The consensus price target fell 14% to US$15.13per share, with the analysts clearly concerned by ballooning losses. There's another way to think about price targets though, and that's to look at the range of price targets put forward by analysts, because a wide range of estimates could suggest a diverse view on possible outcomes for the business. There are some variant perceptions on Delek US Holdings, with the most bullish analyst valuing it at US$26.00 and the most bearish at US$11.00 per share.
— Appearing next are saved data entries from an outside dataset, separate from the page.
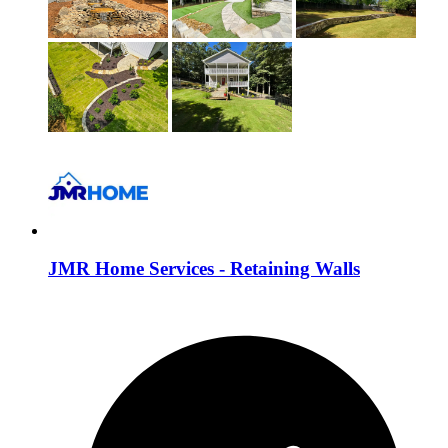
JMR Home Services - Retaining Walls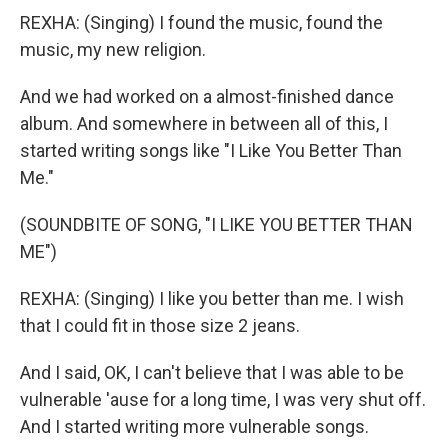
REXHA: (Singing) I found the music, found the
music, my new religion.
And we had worked on a almost-finished dance
album. And somewhere in between all of this, I
started writing songs like "I Like You Better Than
Me."
(SOUNDBITE OF SONG, "I LIKE YOU BETTER THAN
ME")
REXHA: (Singing) I like you better than me. I wish
that I could fit in those size 2 jeans.
And I said, OK, I can't believe that I was able to be
vulnerable 'ause for a long time, I was very shut off.
And I started writing more vulnerable songs.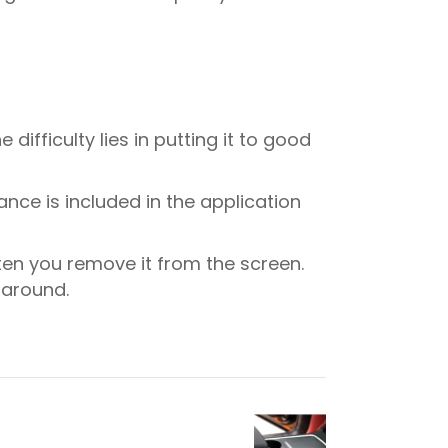
difficulty lies in putting it to good
ance is included in the application
ten you remove it from the screen.
e around.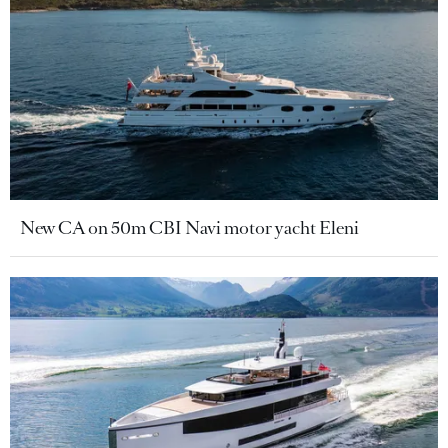
New CA on 50m CBI Navi motor yacht Eleni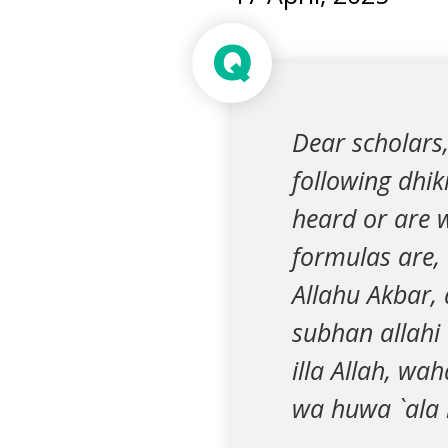
Q
Dear scholars,
following dhik
heard or are w
formulas are, “
Allahu Akbar, 
subhan allahi
illa Allah, wa
wa huwa `ala k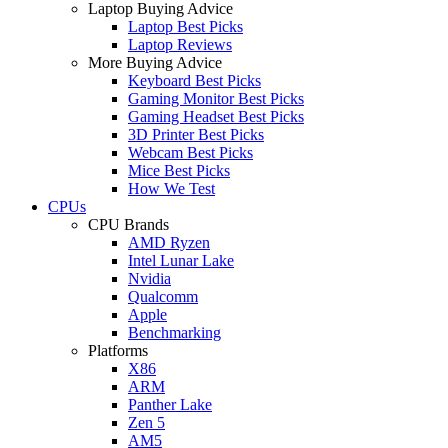
Laptop Buying Advice
Laptop Best Picks
Laptop Reviews
More Buying Advice
Keyboard Best Picks
Gaming Monitor Best Picks
Gaming Headset Best Picks
3D Printer Best Picks
Webcam Best Picks
Mice Best Picks
How We Test
CPUs
CPU Brands
AMD Ryzen
Intel Lunar Lake
Nvidia
Qualcomm
Apple
Benchmarking
Platforms
X86
ARM
Panther Lake
Zen 5
AM5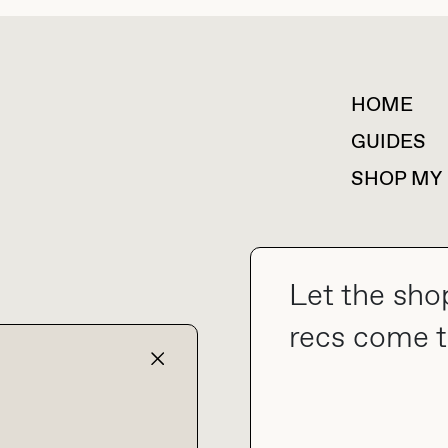
HOME
For collaborations &
partnerships
GUIDES
SHOP MY
Let the sho
collab@thebuyguide.com
recs come t
TERMS & CONDITIONS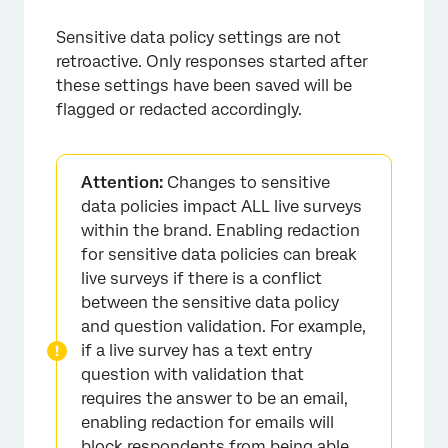
Sensitive data policy settings are not
retroactive. Only responses started after
these settings have been saved will be
flagged or redacted accordingly.
Attention:
Changes to sensitive
data policies impact ALL live surveys
within the brand. Enabling redaction
for sensitive data policies can break
live surveys if there is a conflict
between the sensitive data policy
and question validation. For example,
if a live survey has a text entry
question with validation that
requires the answer to be an email,
enabling redaction for emails will
block respondents from being able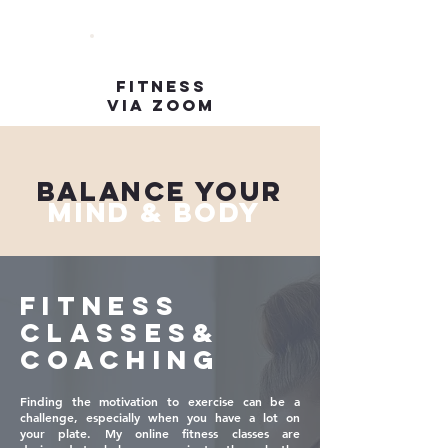
FITNESS
VIA ZOOM
BALANCE YOUR
MIND & BODY
FITNESS
CLASSES&
COACHING
Finding the motivation to exercise can be a
challenge, especially when you have a lot on
your plate. My online fitness classes are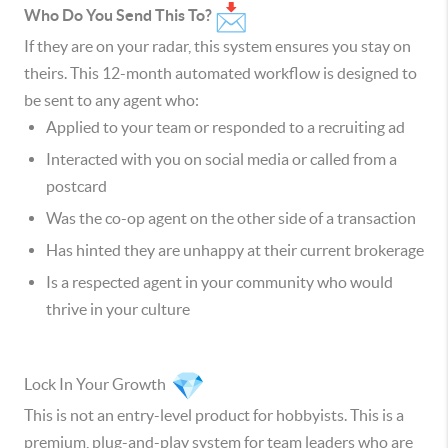
Who Do You Send This To?
If they are on your radar, this system ensures you stay on
theirs. This 12-month automated workflow is designed to
be sent to any agent who:
Applied to your team or responded to a recruiting ad
Interacted with you on social media or called from a
postcard
Was the co-op agent on the other side of a transaction
Has hinted they are unhappy at their current brokerage
Is a respected agent in your community who would
thrive in your culture
Lock In Your Growth
This is not an entry-level product for hobbyists. This is a
premium, plug-and-play system for team leaders who are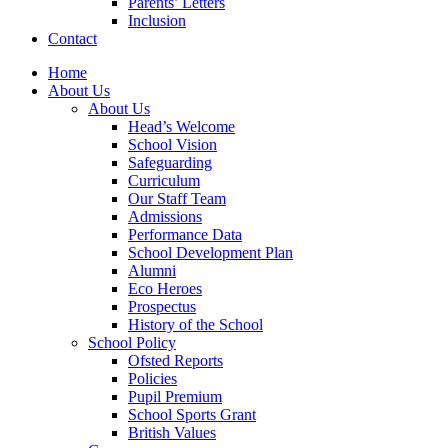
Parents’ Letters
Inclusion
Contact
Home
About Us
About Us
Head’s Welcome
School Vision
Safeguarding
Curriculum
Our Staff Team
Admissions
Performance Data
School Development Plan
Alumni
Eco Heroes
Prospectus
History of the School
School Policy
Ofsted Reports
Policies
Pupil Premium
School Sports Grant
British Values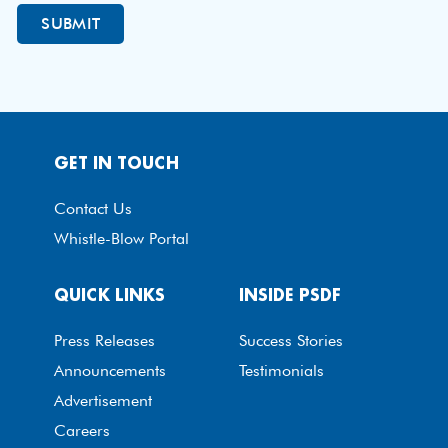
GET IN TOUCH
Contact Us
Whistle-Blow Portal
QUICK LINKS
INSIDE PSDF
Press Releases
Success Stories
Announcements
Testimonials
Advertisement
Careers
This is a fairly broad spread of estimates, suggesting that analysts are forecasting a wide range of possible outcomes for the business.
Another way we can view these estimates is in the context of the bigger picture, such as how the forecasts stack up against past performance, and whether forecasts are more or less bullish relative to other companies in the industry. These estimates imply that sales are expected to slow, with a forecast revenue decline of 8.7%, a significant reduction from annual growth of 17% over the last five years. Compare this with our data, which suggests that other companies in the same industry are, in aggregate, expected to see their revenue grow 11% next year. So although its revenues are forecast to shrink, this cloud does not come with a silver lining - Delek US Holdings is expected to lag the wider industry.
The Bottom Line
The most important thing to take away is that the analysts increased their loss per share estimates for next year. Fortunately, the analysts also reconfirmed their revenue estimates, suggesting sales are tracking in line with expectations - although our data does suggest that Delek US Holdings' revenues are expected to perform worse than the wider industry. The consensus price target fell measurably, with the analysts seemingly not reassured by the latest results, leading to a lower estimate of Delek US Holdings' future valuation.
With that said, the long-term trajectory of the company's earnings is a lot more important than next year. At Simply Wall St, we have a full range of analyst estimates for Delek US Holdings going out to 2022, and you can see them free on our platform here..
You should always think about risks though. Case in point, we've spotted 3 warning signs for Delek US Holdings you should be aware of, and 1 of them makes us a bit uncomfortable.
This article by Simply Wall St is general in nature. It does not constitute a recommendation to buy or sell any stock, and does not take account of your objectives, or your financial situation. We aim to bring you long-term focused analysis driven by fundamental data. Note that our analysis may not factor in the latest price-sensitive company announcements or qualitative material. Simply Wall St has no position in any stocks mentioned.